TUGAS YANG DIKERJAKAN:
a. Terjemahkan ke dalam bahasa Inggris kalimat berikut dari teks tentang Habib Ali Bafaqih: "Akhirnya, dalam perdebatan tersebut, Habib Ali Bafaqih berhasil memenangkan perdebatannya tanpa harus bersusah payah."
b. Teruskan teks tentang Habib Ali Bafaqih mulai dari titik terakhirnya.

TEKS SUMBER:
■ ■ ■ ■ ■ ■ ■

Akhirnya, dalam perdebatan
tersebut, Habib Ali Bafaqih berhasil memenangkan perdebatannya tanpa harus
bersusah payah. Sementara rivalnya dari sekte Wahabi tertunduk malu sendiri dan
meninggalkan arena tanpa daya.
Sekitar tahun 1997 – sebelum KH.
Abdullah Salam Kajen dan Habib Ali Bafaqih meninggal dunia - saat mereka
berkumpul di rumah Habib Ali Bafaqih, Habib Luthfi Bin Yahya dibaiat Thariqah
Qadiriyah oleh Habib Ali Bafaqih. Dari beliaulah salah satu sanad Thariqah
Qadiriyah Habib Luthfi Bin Yahya yang bersambung ke Mbah Kholil Bangkalan.
Setelah itu Habib Ali Bafaqih
melantunkan beberapa syiir Arab yang berakhiran huruf ra’ dan fa’, yang
berisikan pujian kepada Habib Luthfi. Lalu dilanjutkan dengan memberikan
berbagai wasiat khusus untuk Habib Luthfi Bin Yahya dan KH. Abdullah Zein
Salam.
Habib Ali Bafaqih semasa hidupnya
dalam menjalankan syiar Islam telah menunjukkan menjadi hamba pilihan ( wali )

■ ■ ■ ■ ■ ■ ■

DATA YANG DITAMPILKAN:

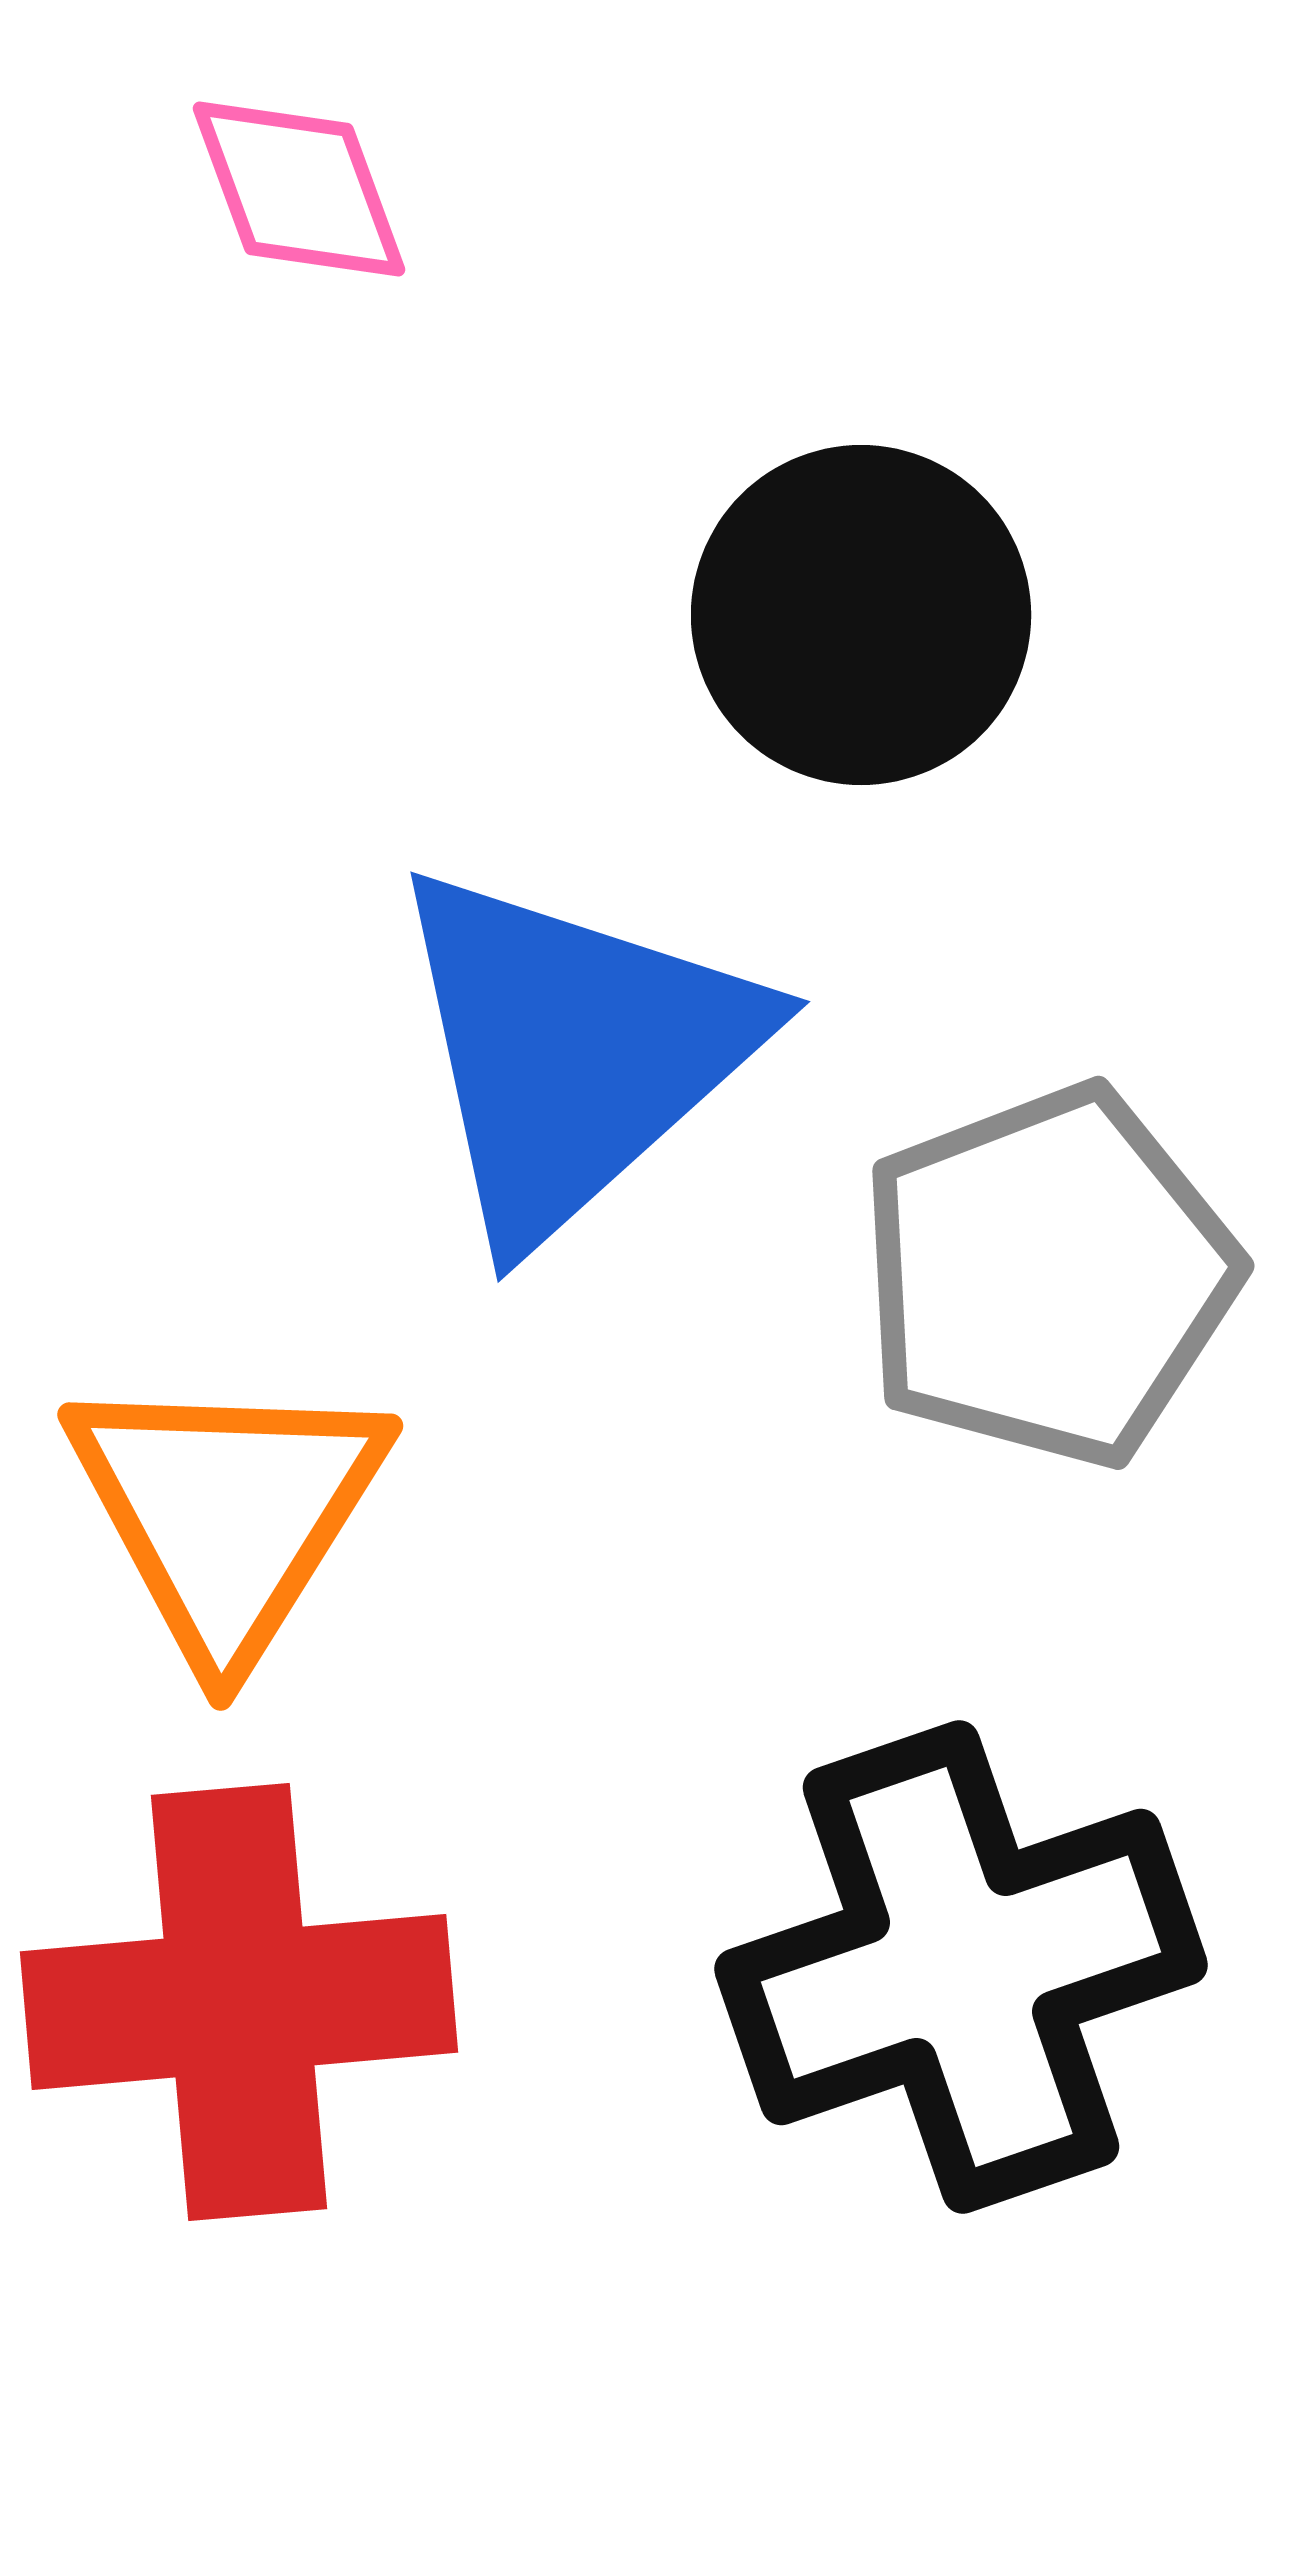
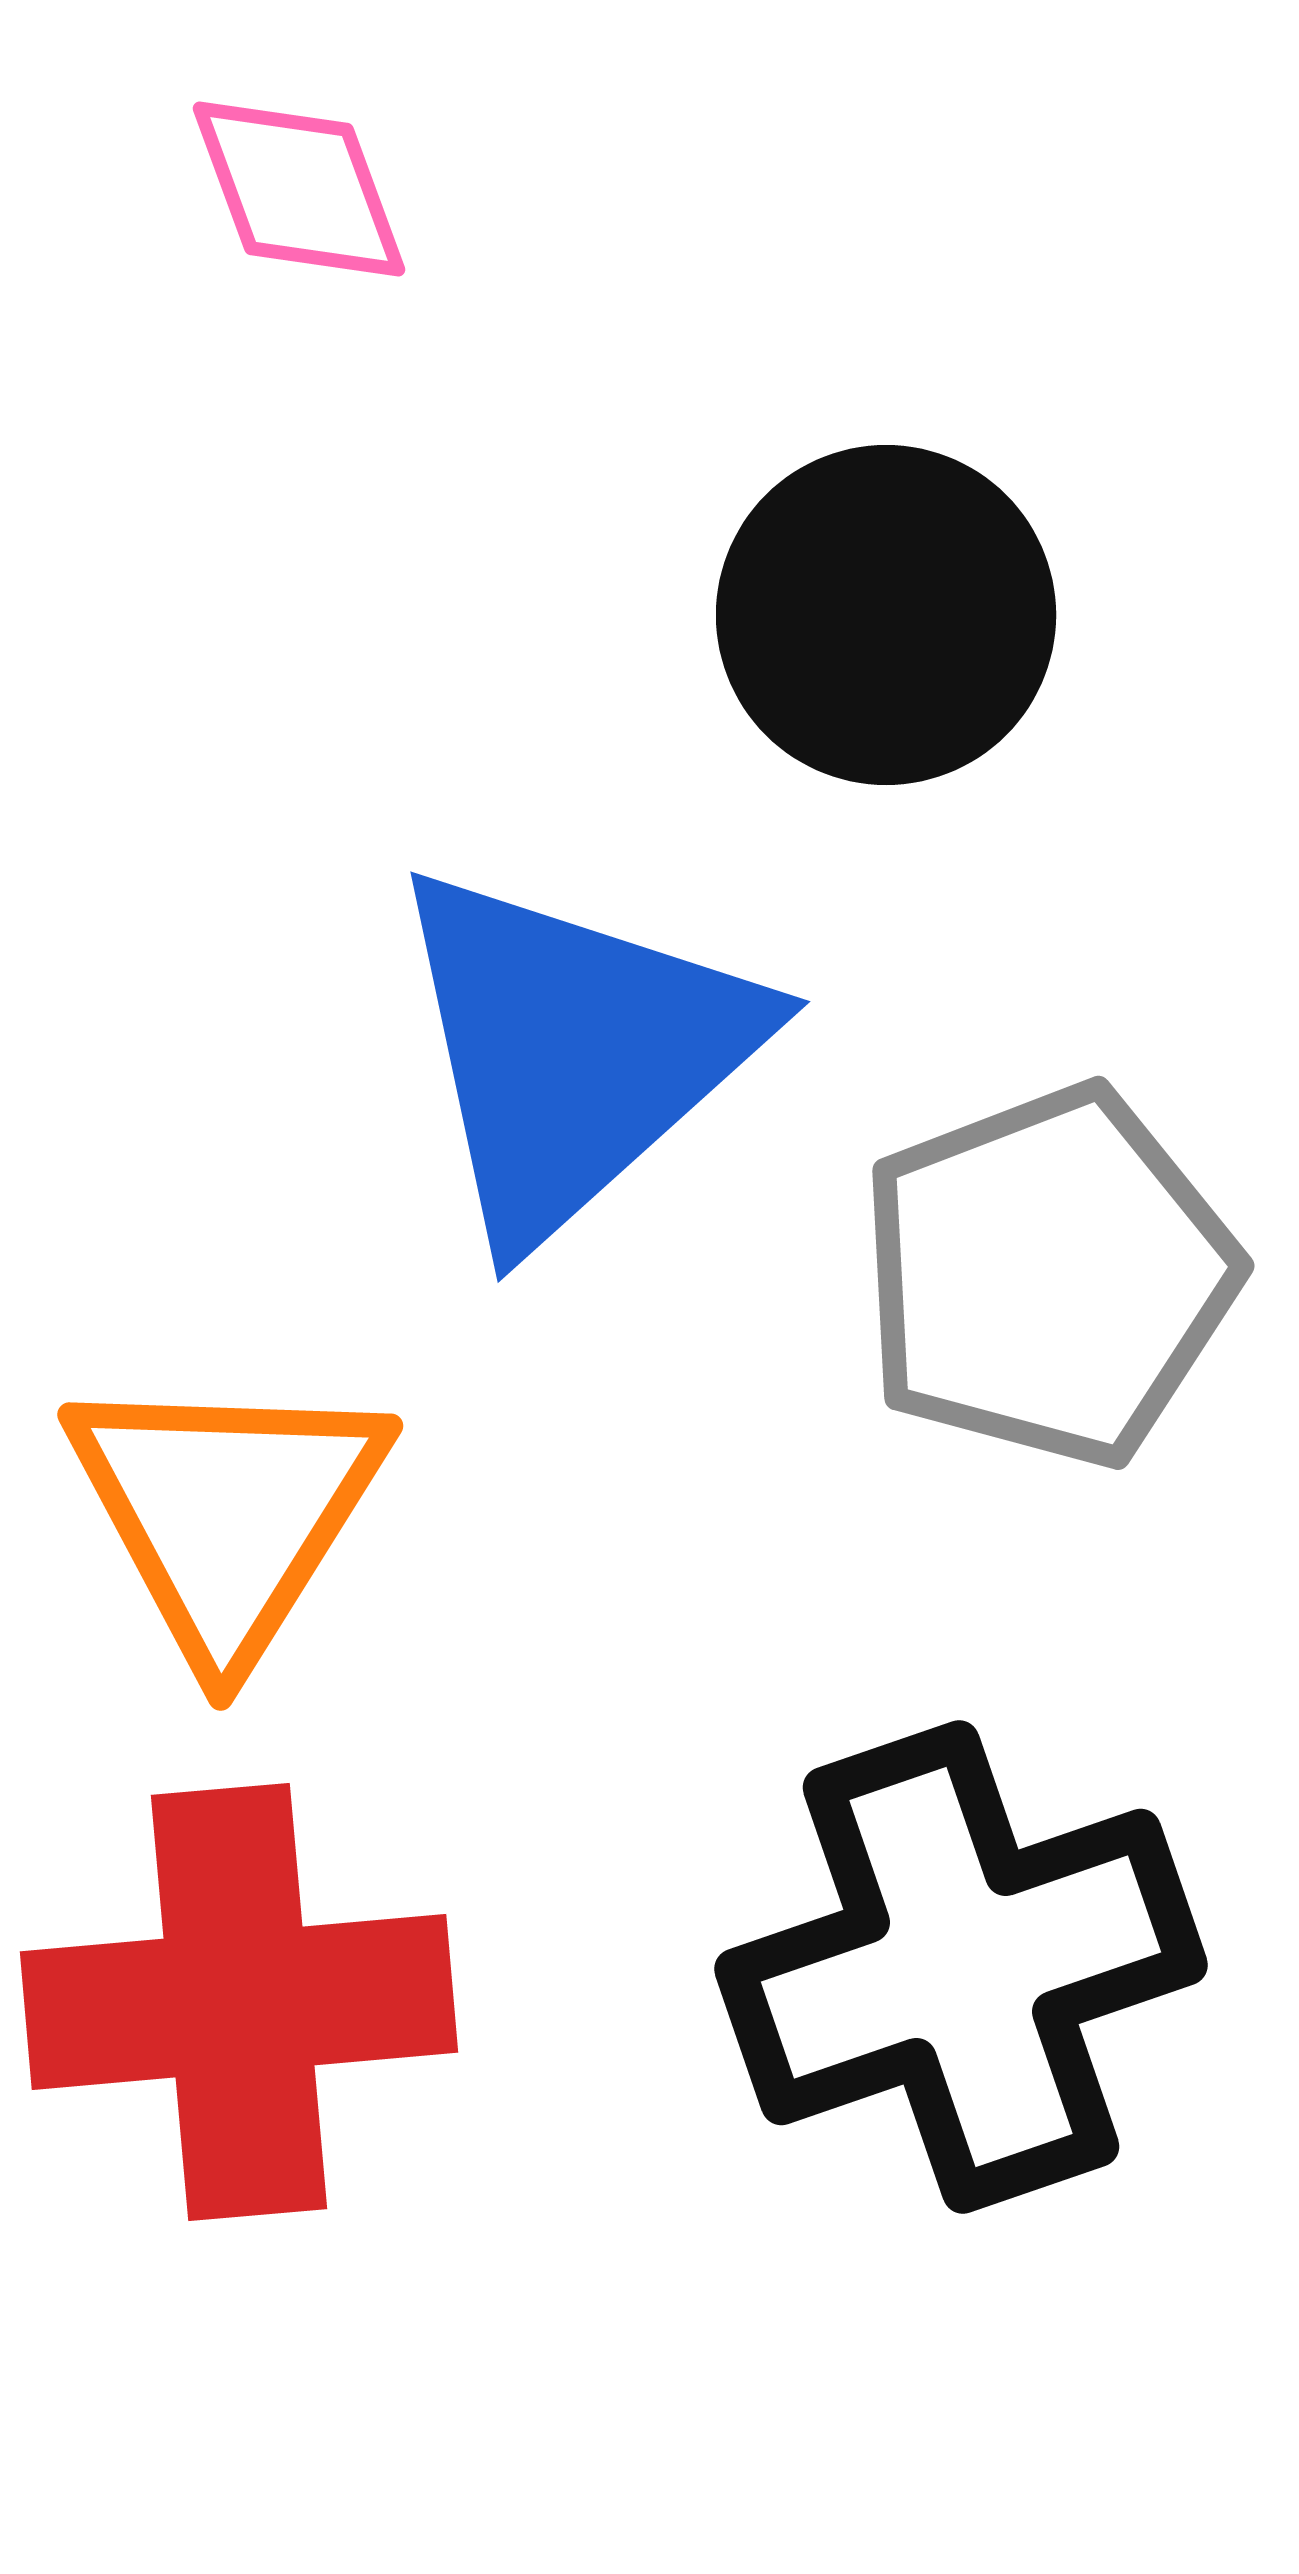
black circle: moved 25 px right
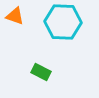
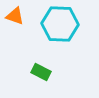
cyan hexagon: moved 3 px left, 2 px down
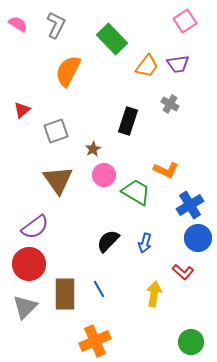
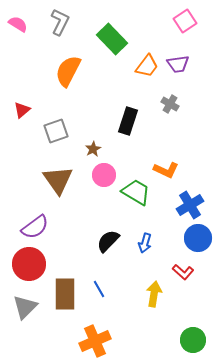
gray L-shape: moved 4 px right, 3 px up
green circle: moved 2 px right, 2 px up
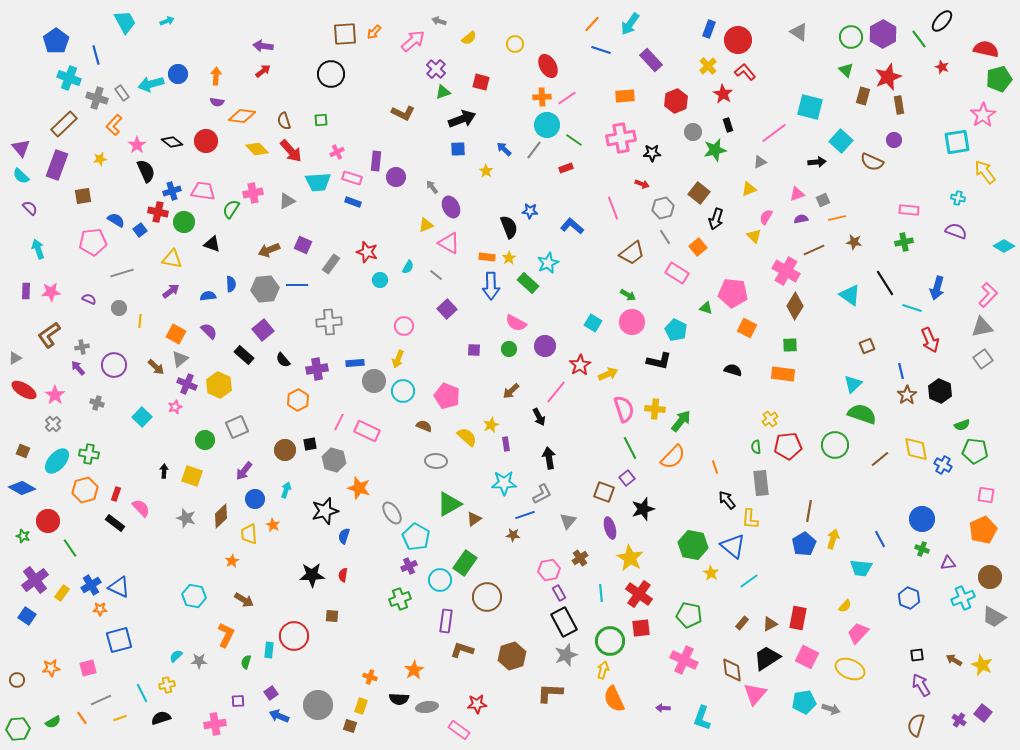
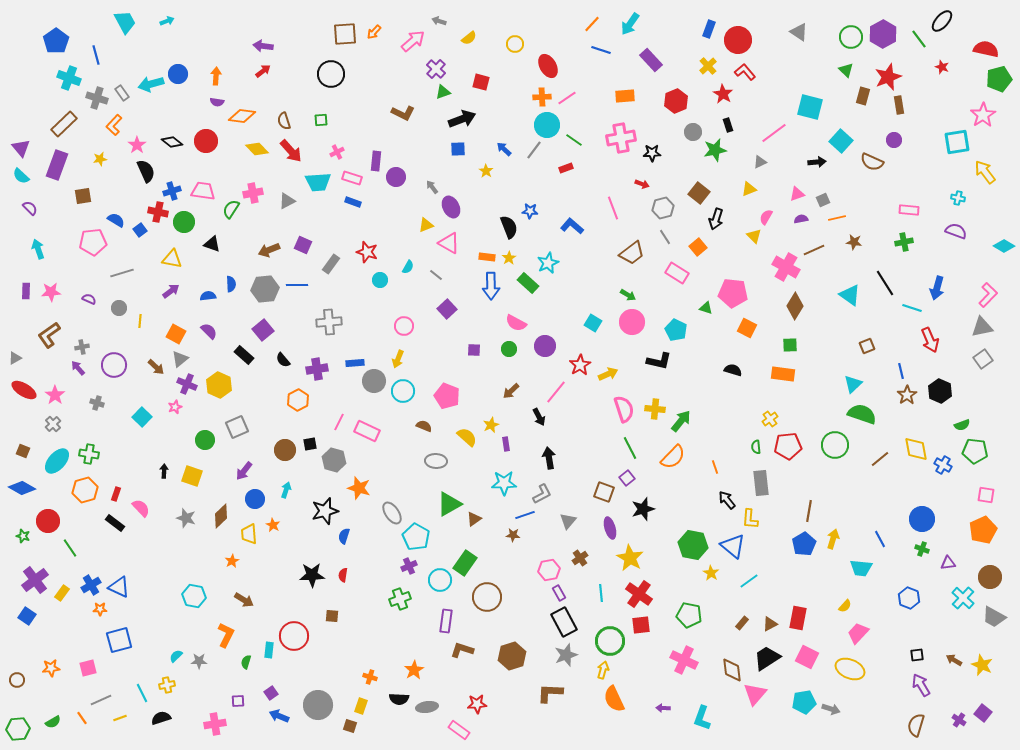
pink cross at (786, 271): moved 4 px up
cyan cross at (963, 598): rotated 25 degrees counterclockwise
red square at (641, 628): moved 3 px up
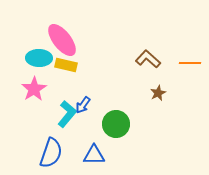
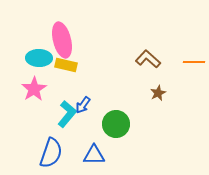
pink ellipse: rotated 24 degrees clockwise
orange line: moved 4 px right, 1 px up
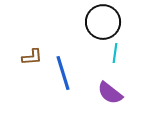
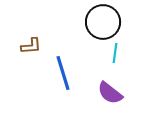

■ ■ ■ ■ ■ ■ ■

HASIL TIAP TUGAS:
a. In the end, in that debate, Habib Ali Bafaqih managed to win his debate without having to struggle.

b.
Allah. Banyak yang menyaksikan waktu beliau mengisi di suatu majelis, tetapi
ada orang yang melihat beliau mengisi di majelis lainnya di hari yang sama.
Habib Ali Bafaqih termasuk salah
seorang ulama Indonesia yang dijuluki “ minal mu’ammarin ” karena wafat dalam
usia 107 tahun, pada tanggal 27 Februari 1997 M di Loloan Barat Jembrana Bali.
Atas perjuangan dan kegigihanya
mensyiarkan agama Islam dan juga ketinggian ilmunya maka beliau dianggap
sebagai salah satu “ Wali Pitu ” yang ada di Bali.
Kini makam beliau yang terletak
di area Pondok Pesantren Syamsul Huda Jln. Semangka Desa Loloan Barat Kec.
Negara Kab. Jembrana Bali banyak dikunjungi dan diziarahi banyak orang dari
berbagai pelosok negeri.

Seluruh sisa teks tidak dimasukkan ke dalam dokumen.